Maryland's highest court removed a key roadblock to electricity deregulation in the Baltimore area yesterday when it lifted a June 30 stay that had stopped the sweeping plan hours before it was to take effect.
However, a trade group of power producers that has been attempting to block the plan was granted legal standing in the case, and late yesterday it asked a lower court to issue another stay, which could return deregulation to limbo.
Both sides were claiming victory in the six-month legal skirmish, which resumed yesterday morning before the Court of Appeals in Annapolis and is tentatively set to continue today before a Baltimore City Circuit Court judge downtown.
Nevertheless, an executive with Constellation Energy Group, the parent of Baltimore Gas & Electric Co., said the company would begin to implement the portions of its deregulation plan that had been in hiatus because of the stay.
"We are ready to let competition begin immediately," said Rob- ert S. Fleishman, vice president of corporate affairs and general counsel for Constellation Energy, the holding company for energy-related businesses focused on power-generation and marketing.
Wayne Harbaugh, an economist with BGE who manages pricing and supplier services, said about 1 million residential consumers in Baltimore and its five surrounding counties would see the effect of the proposed six-year, 6.5 percent rate cut in their next bills.
Customers for nearly all of the rest of Maryland gained the right to choose their electricity supplier July 1.
Many issues remain before the electricity business in Maryland is truly deregulated. Because no competing power producers are selling power in the state, consumers don't yet have the choice designed to hold electricity prices down.
In Annapolis yesterday, the seven judges of the Court of Appeals heard arguments from the players on both sides of the controversy. The Mid-Atlantic Power Supply Association, known as MAPSA, urged the judges to keep their stay in place - effectively keeping BGE from fully implementing a deregulation plan that the New Jersey-based trade group contends blunts competition.
But the judges voted to drop the stay, ruling that city Circuit Court was the proper court to rule on that request.
At the same time, however, the Court of Appeals also reversed a Circuit Court decision by ruling that MAPSA has legal standing in the case. That ruling gives the group legal status in the case, meaning it can challenge the Maryland Public Service Commission order that outlines how competition in Maryland's electricity market is supposed to take effect. BGE's settlement order was approved unanimously by the PSC in November.

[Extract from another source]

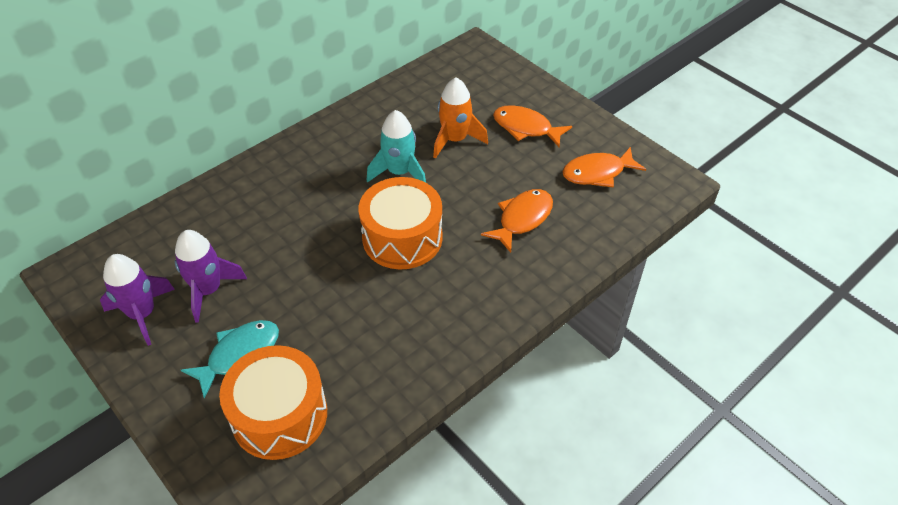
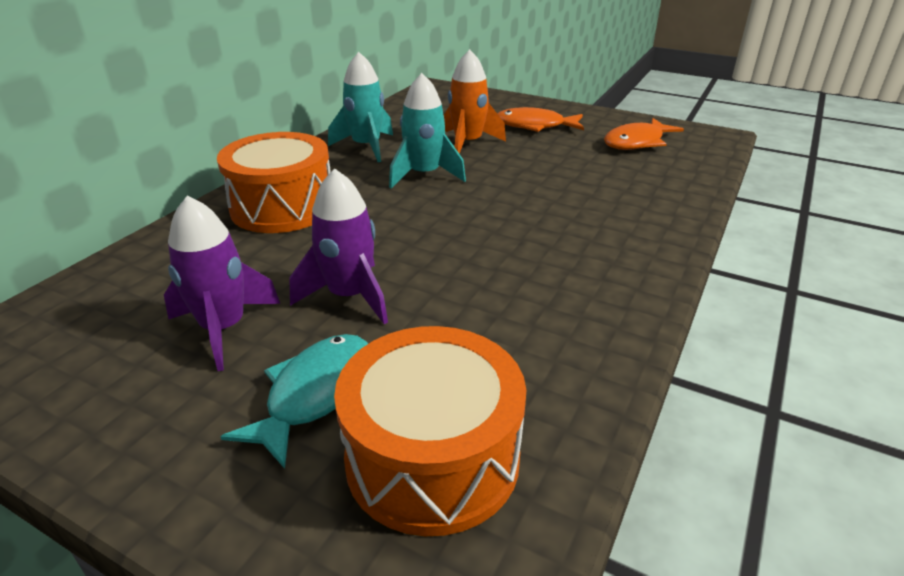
camera: 20 degrees left, 15 degrees down
purple rocket [100,254,175,346] -> purple rocket moved to [289,169,388,324]
orange drum [359,177,443,269] -> orange drum moved to [217,132,331,233]
orange fish [481,189,553,253] -> none
none -> turquoise rocket [328,52,393,162]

Fleishman, the Constellation Energy general counsel, conceded that the company would have been much happier if MAPSA hadn't achieved the legal right to continue in that role, though Constellation was pleased the appeals court abolished the stay.
By contrast, lawyers for MAPSA said they were thrilled with how things worked out.
"We think we got everything the court was capable of awarding to us," said Kenneth Wiseman, a Washington-based partner of the Houston law firm of Andrews & Kurth LLP, which represents the trade association. "We feel as if our own rights were vindicated. We will continue to pursue avenues in the Circuit Court."
MAPSA will travel down one of those avenues this morning, when it plans to ask city Circuit Court Judge Albert J. Matricciani Jr. to order another temporary stay that would again force BGE to halt deployment of its deregulation plan.
Fleishman doesn't give MAPSA strong odds of success, pointing out the association's request for an injunction was twice denied at the Circuit Court level, and then again by the Court of Special Appeals.
Getting another delay order is crucial for the trade group, because it needs time to persuade the court to permanently halt the deregulation plan. MAPSA's central allegation is that the PSC's plan won't result in true competition because BGE will be able to offer electricity at artificially low prices - making it near-impossible for new entrants into the local market to undercut them and still make a profit.
Competitors would have to undercut BGE's rate of 4.224 cents per kilowatt-hour to save customers money - not possible if these new rivals still want to profit, MAPSA contends.
As part of the deregulation plan, BGE is to collect $528 million in "stranded costs" from its 1.1 million residential, commercial and industrial customers. The utility says those costs constitute a partial repayment for the expense of building power plants. But MAPSA alleges that the amount is no more than $250 million. By inflating the amount it says it is due, BGE will be able to offer electricity at below-production costs without hurting its profitability - underwriting the losses in power-production by drawing from its stranded-costs money, Wiseman, the MAPSA lawyer, contends.
Constellation officials reject that argument. They say MAPSA used inaccurate figures to make its calculations and say their stranded cost estimate is on target.
The real loser in all this legal wrangling is sure to be the customers of the power producers, who are missing out on the reduced rates that the PSC plan - and subsequent competition - are designed to bring, said Michael Travieso, head of the Office of the People's Counsel, the guardian of consumer rights in utility matters.
"It will bring [more] harm to the customer if this stay is issued," Travieso said.